━━━━━ MATERIALS PROVIDED

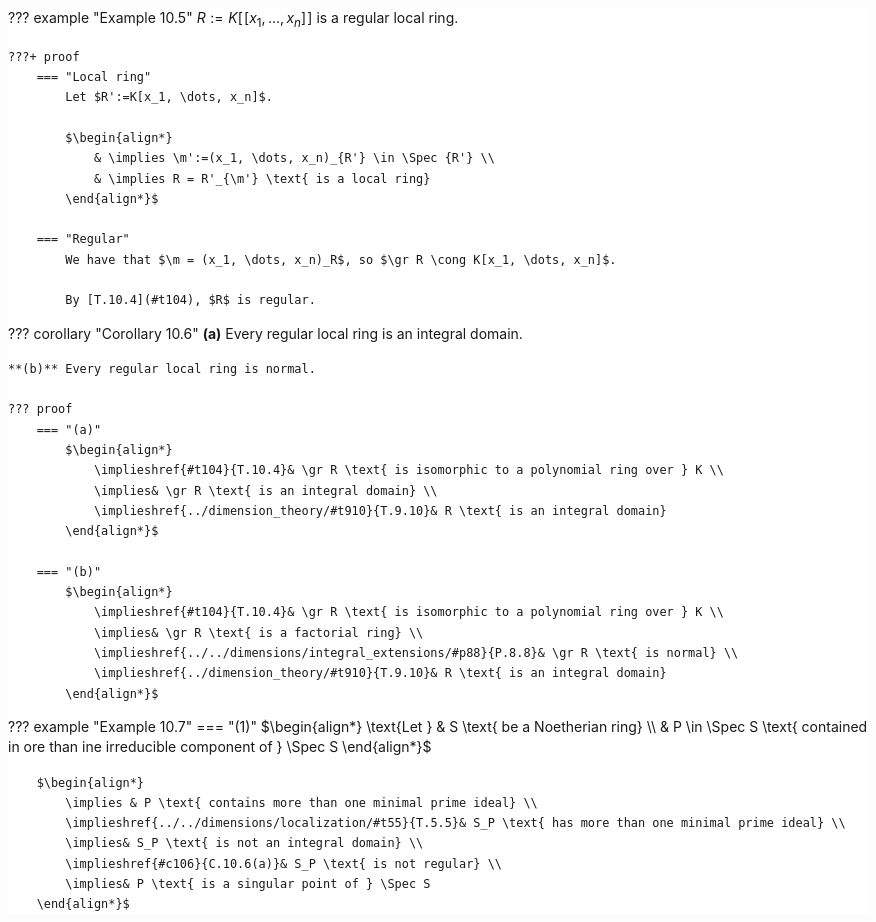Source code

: 
??? example "Example 10.5"
    $R:=K[\![x_1, \dots, x_n]\!]$ is a regular local ring.

    ???+ proof
        === "Local ring"
            Let $R':=K[x_1, \dots, x_n]$.

            $\begin{align*}
                & \implies \m':=(x_1, \dots, x_n)_{R'} \in \Spec {R'} \\
                & \implies R = R'_{\m'} \text{ is a local ring}
            \end{align*}$

        === "Regular"
            We have that $\m = (x_1, \dots, x_n)_R$, so $\gr R \cong K[x_1, \dots, x_n]$.
    
            By [T.10.4](#t104), $R$ is regular.


??? corollary "Corollary 10.6"
    <a id="c106"></a>
    **(a)** Every regular local ring is an integral domain.

    **(b)** Every regular local ring is normal.

    ??? proof
        === "(a)"
            $\begin{align*}
                \implieshref{#t104}{T.10.4}& \gr R \text{ is isomorphic to a polynomial ring over } K \\
                \implies& \gr R \text{ is an integral domain} \\
                \implieshref{../dimension_theory/#t910}{T.9.10}& R \text{ is an integral domain}
            \end{align*}$

        === "(b)"
            $\begin{align*}
                \implieshref{#t104}{T.10.4}& \gr R \text{ is isomorphic to a polynomial ring over } K \\
                \implies& \gr R \text{ is a factorial ring} \\
                \implieshref{../../dimensions/integral_extensions/#p88}{P.8.8}& \gr R \text{ is normal} \\
                \implieshref{../dimension_theory/#t910}{T.9.10}& R \text{ is an integral domain}
            \end{align*}$


??? example "Example 10.7"
    === "(1)"
        $\begin{align*}
            \text{Let } & S \text{ be a Noetherian ring} \\
            & P \in \Spec S \text{ contained in ore than ine irreducible component of } \Spec S
        \end{align*}$

        $\begin{align*}
            \implies & P \text{ contains more than one minimal prime ideal} \\
            \implieshref{../../dimensions/localization/#t55}{T.5.5}& S_P \text{ has more than one minimal prime ideal} \\
            \implies& S_P \text{ is not an integral domain} \\
            \implieshref{#c106}{C.10.6(a)}& S_P \text{ is not regular} \\
            \implies& P \text{ is a singular point of } \Spec S
        \end{align*}$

━━━━━━━━━━

Without including any pictures, repeat the records above exactly.

# OUTPUT
Source code

: 
??? example "Example 10.5"
    $R:=K[\![x_1, \dots, x_n]\!]$ is a regular local ring.

    ???+ proof
        === "Local ring"
            Let $R':=K[x_1, \dots, x_n]$.

            $\begin{align*}
                & \implies \m':=(x_1, \dots, x_n)_{R'} \in \Spec {R'} \\
                & \implies R = R'_{\m'} \text{ is a local ring}
            \end{align*}$

        === "Regular"
            We have that $\m = (x_1, \dots, x_n)_R$, so $\gr R \cong K[x_1, \dots, x_n]$.
    
            By [T.10.4](#t104), $R$ is regular.


??? corollary "Corollary 10.6"
    <a id="c106"></a>
    **(a)** Every regular local ring is an integral domain.

    **(b)** Every regular local ring is normal.

    ??? proof
        === "(a)"
            $\begin{align*}
                \implieshref{#t104}{T.10.4}& \gr R \text{ is isomorphic to a polynomial ring over } K \\
                \implies& \gr R \text{ is an integral domain} \\
                \implieshref{../dimension_theory/#t910}{T.9.10}& R \text{ is an integral domain}
            \end{align*}$

        === "(b)"
            $\begin{align*}
                \implieshref{#t104}{T.10.4}& \gr R \text{ is isomorphic to a polynomial ring over } K \\
                \implies& \gr R \text{ is a factorial ring} \\
                \implieshref{../../dimensions/integral_extensions/#p88}{P.8.8}& \gr R \text{ is normal} \\
                \implieshref{../dimension_theory/#t910}{T.9.10}& R \text{ is an integral domain}
            \end{align*}$


??? example "Example 10.7"
    === "(1)"
        $\begin{align*}
            \text{Let } & S \text{ be a Noetherian ring} \\
            & P \in \Spec S \text{ contained in ore than ine irreducible component of } \Spec S
        \end{align*}$

        $\begin{align*}
            \implies & P \text{ contains more than one minimal prime ideal} \\
            \implieshref{../../dimensions/localization/#t55}{T.5.5}& S_P \text{ has more than one minimal prime ideal} \\
            \implies& S_P \text{ is not an integral domain} \\
            \implieshref{#c106}{C.10.6(a)}& S_P \text{ is not regular} \\
            \implies& P \text{ is a singular point of } \Spec S
        \end{align*}$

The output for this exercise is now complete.